Investigating C2H2 Sorption in α-[M3(O2CH)6] (M = Mg, Mn) Through Theoretical Studies

Abstract

Simulations of C2H2 sorption were performed in α-[Mg3(O2CH)6] and α-[Mn3(O2CH)6], two isostructural metal–organic frameworks (MOFs) that consist of a network of M2+ ions coordinated to formate linkers. Previous experimental studies revealed that both MOFs display high low-pressure uptake and isosteric heat of adsorption (Qst) for C2H2 [Samsonenko, D. G. et al. Chem. Asian J. 2007, 2, 484−488]. Simulations using two recently developed potential energy functions for the sorbate in both MOFs yielded sorption isotherms and Qst values that are in reasonable agreement with the corresponding experimental measurements.

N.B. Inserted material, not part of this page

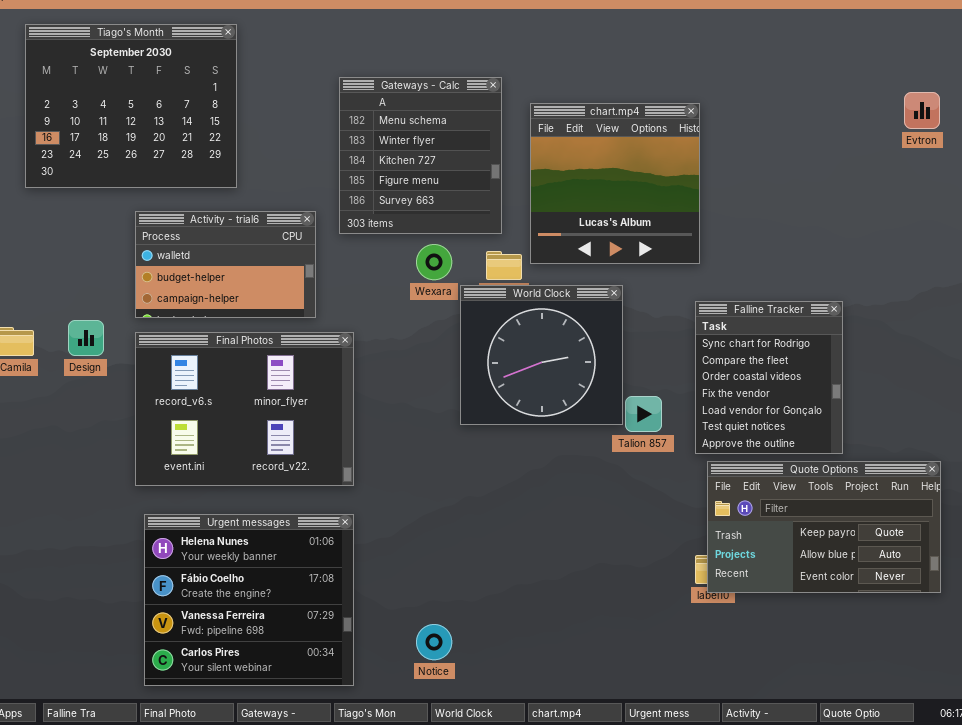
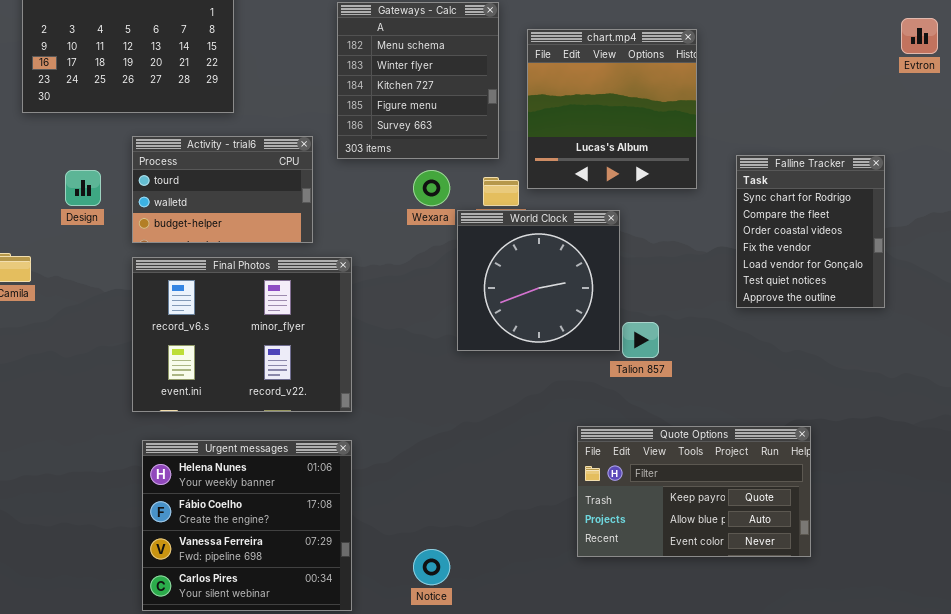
Activity - trial6: [135,211,316,318] -> [132,136,313,243], scrolled up 1 row
Falline Tracker: [695,301,843,454] -> [736,155,885,308], moved
Design: [68,320,104,356] -> [65,170,101,206], moved
Quote Options: [707,461,941,593] -> [577,426,811,557], moved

Electronic structure calculations revealed that the metal ions are more positively charged in α-[Mg3(O2CH)6] than in α-[Mn3(O2CH)6], which in turn led to greater partial negative charges on the linker O atoms in the Mg variant. This resulted in the former displaying a higher calculated C2H2 uptake than the latter for all state points considered, which is consistent with what was observed experimentally. While repulsion/dispersion interactions dominated the C2H2 sorption mechanism in α-[Mn3(O2CH)6], stationary electrostatic interactions were the main contributor to the total energy for C2H2 sorption in α-[Mg3(O2CH)6]; this is ostensibly a consequence of the different charge environments within the two variants. The simulated C2H2 molecule positions in the pores of both MOFs were found to be in decent agreement with those obtained through X-ray crystallography. Overall, this study demonstrates the accuracy and transferability of two recently established C2H2 potentials and how differences in the C2H2 sorption profiles between two isostructural MOFs can be rationalized by electronic structure calculations and Monte Carlo simulations.